Okie dokie! Mine is the blue one, with 4.5" lift (measures 5"f, 5.5"r)- 31x10.50x15s- 15x8" with 3 3/4" bs. His (red) has 3" lift (measures 2"f, 2.5"r)-31x10.50x15s-15x8 with 3 1/2" bs.

http://i1108.photobucket.com/albums/h401/xj-wheeler/Chris%20Jeeps/CIMG9715-1.jpg

Paddletrucker
04-09-2013, 04:07 PM
Awesome looking gear. I really think I want to stay on 31's, but I'm thinking I wanna go up a touch more than 3". I think I'll do the three and see what I think. Yours is about the look I'm going for. I really like the back spacing on those wheels!

I appreciate the pic!


Sent from my iPhone using Tapatalk

XJ Wheeler
04-09-2013, 09:12 PM
Awesome looking gear. I really think I want to stay on 31's, but I'm thinking I wanna go up a touch more than 3". I think I'll do the three and see what I think. Yours is about the look I'm going for. I really like the back spacing on those wheels!

I appreciate the pic!


Sent from my iPhone using Tapatalk

Happy to help, and thanks!

XjJeepacorn
04-10-2013, 12:05 AM
Rough Country instructions are useless. I just did my 4.5 RC lift this weekend. I really like how the instructions say remove part and install replacement part. No tips or anything. I will give RC this, if you do have a question, call them and the sales rep (at least for me) is helpful.

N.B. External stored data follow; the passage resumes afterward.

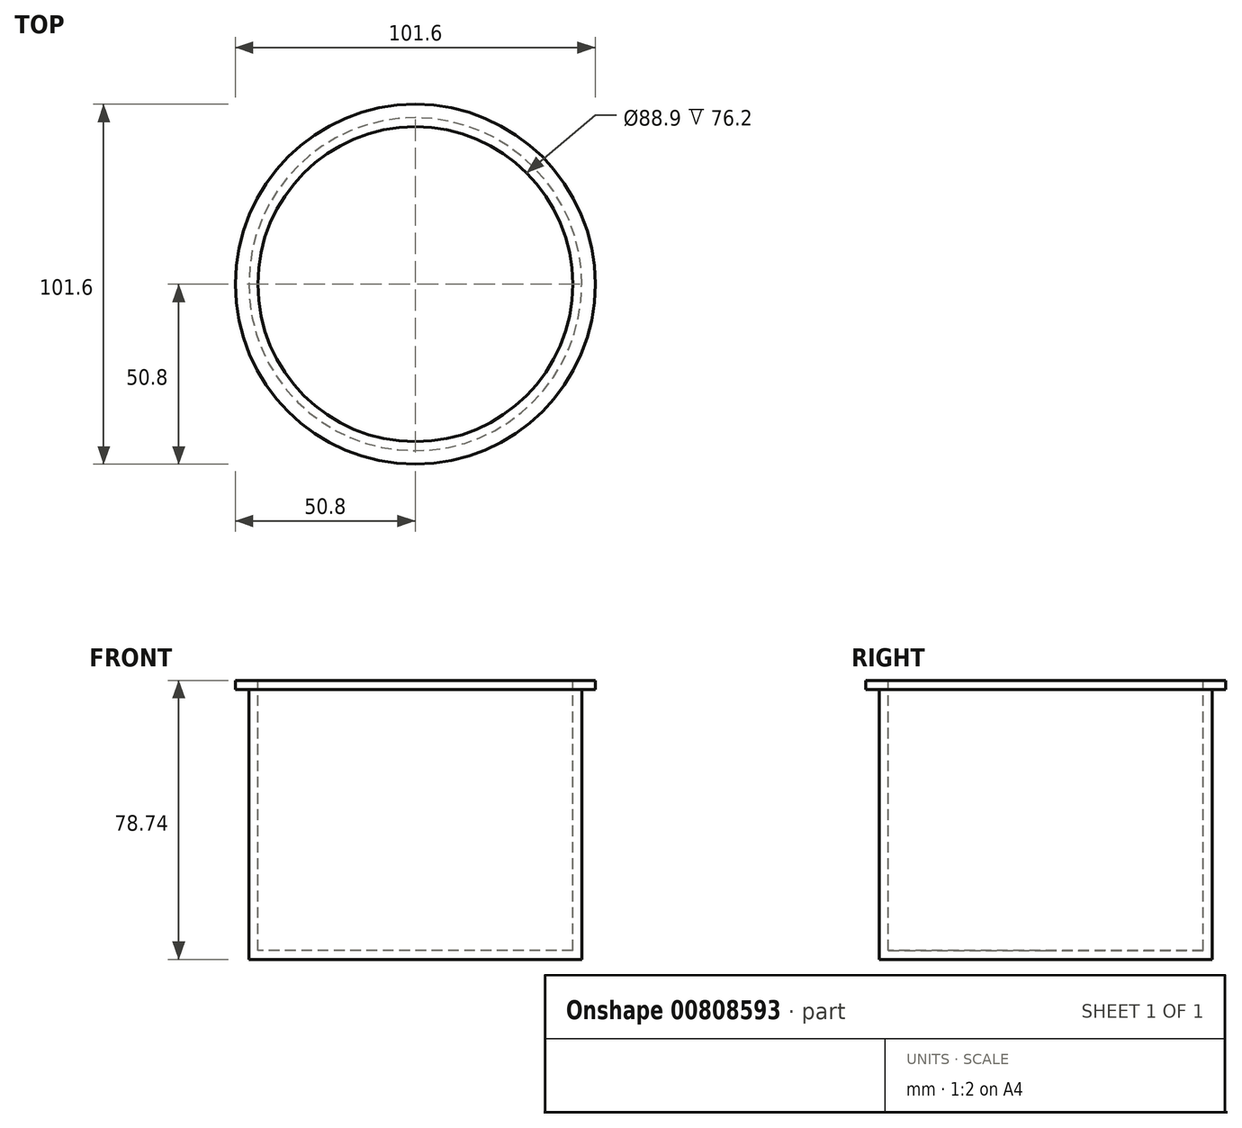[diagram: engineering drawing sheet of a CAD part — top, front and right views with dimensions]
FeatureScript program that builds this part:
annotation { "Feature Type Name" : "Feature", "Feature Type Description" : "" }
export const myFeature = defineFeature(function(context is Context, id is Id, definition is map)
    precondition{}
    {
        {
            var Q0;
            Q0=qCreatedBy(makeId("Top.planeOp"),FACE);
            var sketch = newSketch(context, id + "F0", { "sketchPlane" : qUnion([Q0])});
            skCircle(sketch, "E0", {"center": v(0, 0) * mm, "radius": 47 * mm});
            skSolve(sketch);
        }
        {
            var Q0;
            Q0=qCreatedBy(makeId("Top.planeOp"),FACE);
            cPlane(context, id + "F1", {"entities" : qUnion([Q0]), "cplaneType" : CPlaneType.OFFSET, "offset" : 76.2 * mm, "width" : 152.4 * mm, "height" : 152.4 * mm});
        }
        {
            var Q0;
            Q0=qCreatedBy(id+"F1.planeOp",FACE);
            var sketch = newSketch(context, id + "F2", { "sketchPlane" : qUnion([Q0])});
            skCircle(sketch, "E1", {"center": v(0, 0) * mm, "radius": 47 * mm});
            skCircle(sketch, "E2", {"center": v(0, 0) * mm, "radius": 50.8 * mm});
            skSolve(sketch);
        }
        {
            var Q0;
            Q0=makeQuery(id+"F0.imprint","IMPRINT",FACE,{"disambiguationData":[TD([[makeQuery(id+"F0.imprint","IMPRINT",EDGE,{"derivedFrom":sQuery(id+"F0.wireOp",EDGE,"E0")}),1.0]])]});
            var Q1;
            Q1=makeQuery(id+"F2.imprint","IMPRINT",FACE,{"disambiguationData":[TD([[makeQuery(id+"F2.imprint","IMPRINT",EDGE,{"derivedFrom":sQuery(id+"F2.wireOp",EDGE,"E1")}),1.0]])]});
            loft(context, id + "F3", {"sheetProfilesArray" : [{ "sheetProfileEntities" : qUnion([Q0]) }, { "sheetProfileEntities" : qUnion([Q1]) }]});
        }
        {
            var Q0;
            Q0=makeQuery(id+"F3.opLoft","CAP_FACE",FACE,{"disambiguationData":[OSD([makeQuery(id+"F2.imprint","IMPRINT",FACE,{"disambiguationData":[TD([[makeQuery(id+"F2.imprint","IMPRINT",EDGE,{"derivedFrom":sQuery(id+"F2.wireOp",EDGE,"E1")}),1.0]])]})])],"isStart":true});
            shell(context, id + "F4", {"entities" : qUnion([Q0]), "thickness" : 2.54 * mm});
        }
        {
            var Q0;
            Q0=qCreatedBy(makeId("Top.planeOp"),FACE);
            cPlane(context, id + "F5", {"entities" : qUnion([Q0]), "cplaneType" : CPlaneType.OFFSET, "offset" : 78.74 * mm, "width" : 152.4 * mm, "height" : 152.4 * mm});
        }
        {
            var Q0;
            Q0=qCreatedBy(id+"F5.planeOp",FACE);
            var sketch = newSketch(context, id + "F6", { "sketchPlane" : qUnion([Q0])});
            skCircle(sketch, "E3", {"center": v(0, 0) * mm, "radius": 50.8 * mm});
            skCircle(sketch, "E4.0", {"center": v(0, 0) * mm, "radius": 44.45 * mm});
            skSolve(sketch);
        }
        {
            var Q0;
            Q0=makeQuery(id+"F6.imprint","IMPRINT",FACE,{"disambiguationData":[TD([[makeQuery(id+"F6.imprint","IMPRINT",EDGE,{"derivedFrom":sQuery(id+"F6.wireOp",EDGE,"E3")}),1.0]])]});
            extrude(context, id + "F7", {"entities" : qUnion([Q0]), "operationType" : NewBodyOperationType.ADD, "oppositeDirection" : true, "depth" : 2.54 * mm, "offsetDistance" : 25.4 * mm});
        }
    });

I find that's how most people's write ups are to lol!

XjJeepacorn
04-10-2013, 12:14 AM
And back to what who ever was saying about those pain in the butt rear upper shock mount bolts, holly pita! Here I am installing my lift thinking oh the rear ones will be easy... Annnnntttttt wrong! I ended up torching those suckers out lol!
Now this time around, I have ordered ball pin eliminators. I HIGHLY recommend looking into this. If you wanna keep your jeep a really long time you'll have to do them again, or if you decide you want a bigger lift. I wish I knew about these back then. Detours has some I believe. I ordered from a Canadian company because shipping and import fees suck for me (sorry fellas) so yeah check em' out!